== Segment start ==

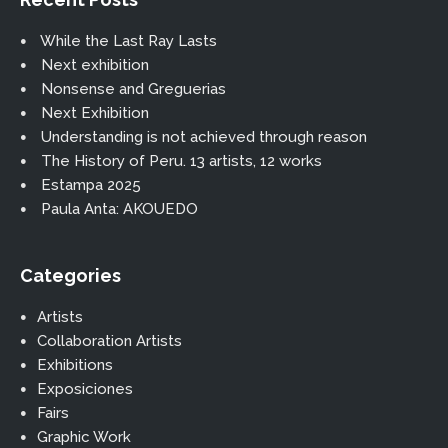
While the Last Ray Lasts
Next exhibition
Nonsense and Greguerias
Next Exhibition
Understanding is not achieved through reason
The History of Peru. 13 artists, 12 works
Estampa 2025
Paula Anta: AKOUEDO
Categories
Artists
Collaboration Artists
Exhibitions
Exposiciones
Fairs
Graphic Work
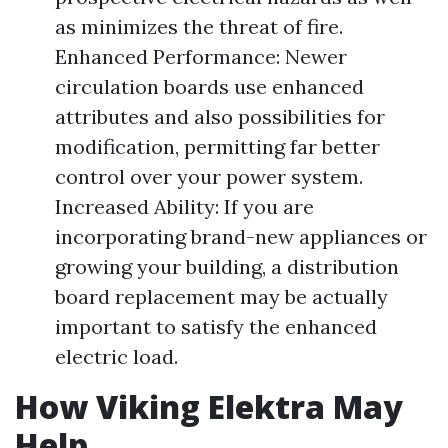
as minimizes the threat of fire.
Enhanced Performance: Newer
circulation boards use enhanced
attributes and also possibilities for
modification, permitting far better
control over your power system.
Increased Ability: If you are
incorporating brand-new appliances or
growing your building, a distribution
board replacement may be actually
important to satisfy the enhanced
electric load.
How Viking Elektra May
Help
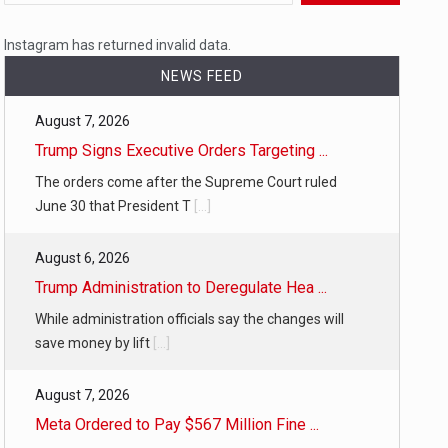
 a state,…
Instagram has returned invalid data.
NEWS FEED
August 7, 2026
…
Trump Signs Executive Orders Targeting ...
The orders come after the Supreme Court ruled
June 30 that President T
[...]
August 6, 2026
 of energy…
Trump Administration to Deregulate Hea ...
While administration officials say the changes will
save money by lift
[...]
August 7, 2026
Meta Ordered to Pay $567 Million Fine ...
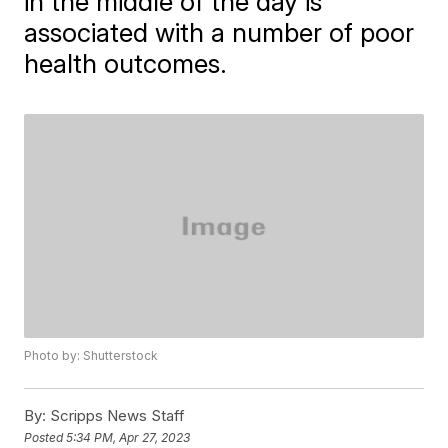
in the middle of the day is
associated with a number of poor
health outcomes.
Photo by: Shutterstock
By:
Scripps News Staff
Posted
5:34 PM, Apr 27, 2023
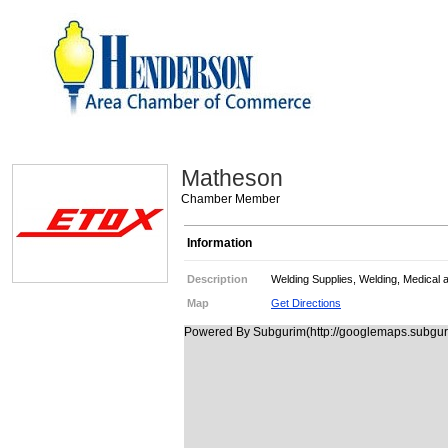
Matheson
Chamber Member
Information
Description
Welding Supplies, Welding, Medical 
Map
Get Directions
Powered By Subgurim(http://googlemaps.subguri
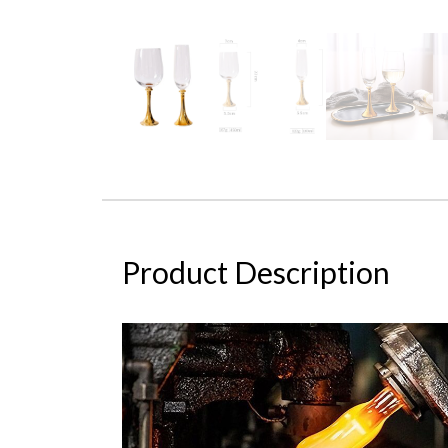
Product Description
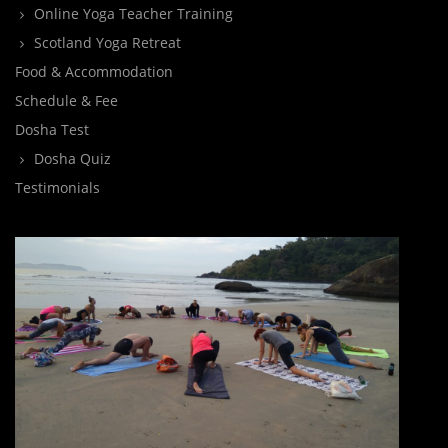
Online Yoga Teacher Training
Scotland Yoga Retreat
Food & Accommodation
Schedule & Fee
Dosha Test
Dosha Quiz
Testimonials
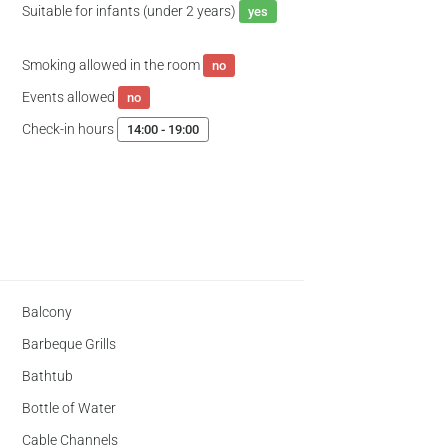
Suitable for infants (under 2 years)
yes
Smoking allowed in the room
no
Events allowed
no
Check-in hours
14:00 - 19:00
Balcony
Barbeque Grills
Bathtub
Bottle of Water
Cable Channels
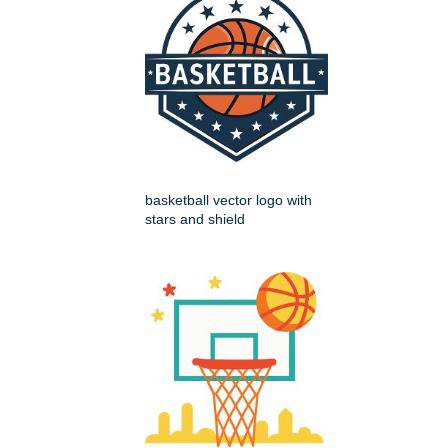
basketball vector logo with
stars and shield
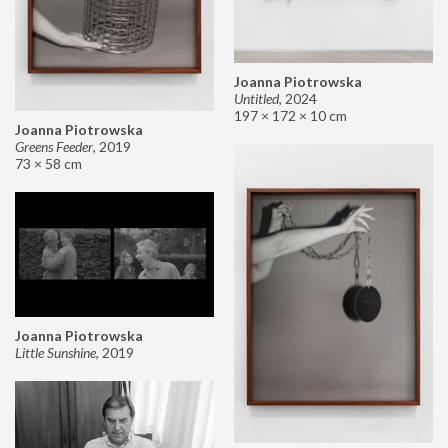
Joanna Piotrowska
Untitled
,
2024
197 × 172 × 10 cm
Joanna Piotrowska
Greens Feeder
,
2019
73 × 58 cm
Joanna Piotrowska
Little Sunshine
,
2019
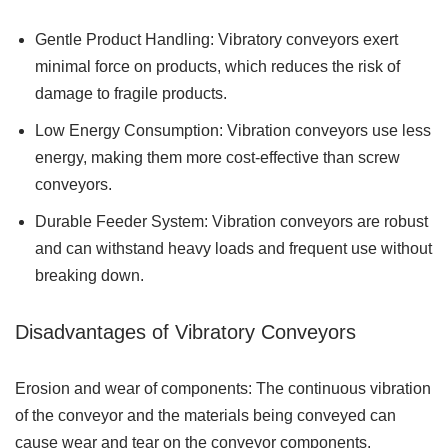
Gentle Product Handling: Vibratory conveyors exert
minimal force on products, which reduces the risk of
damage to fragile products.
Low Energy Consumption: Vibration conveyors use less
energy, making them more cost-effective than screw
conveyors.
Durable Feeder System: Vibration conveyors are robust
and can withstand heavy loads and frequent use without
breaking down.
Disadvantages of Vibratory Conveyors
Erosion and wear of components: The continuous vibration
of the conveyor and the materials being conveyed can
cause wear and tear on the conveyor components.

== Segment end ==

Would you repeat the lines from the one containing "energy, making them" through the end of the data, exactly, with nothing before or after them?

energy, making them more cost-effective than screw
conveyors.
Durable Feeder System: Vibration conveyors are robust
and can withstand heavy loads and frequent use without
breaking down.
Disadvantages of Vibratory Conveyors
Erosion and wear of components: The continuous vibration
of the conveyor and the materials being conveyed can
cause wear and tear on the conveyor components.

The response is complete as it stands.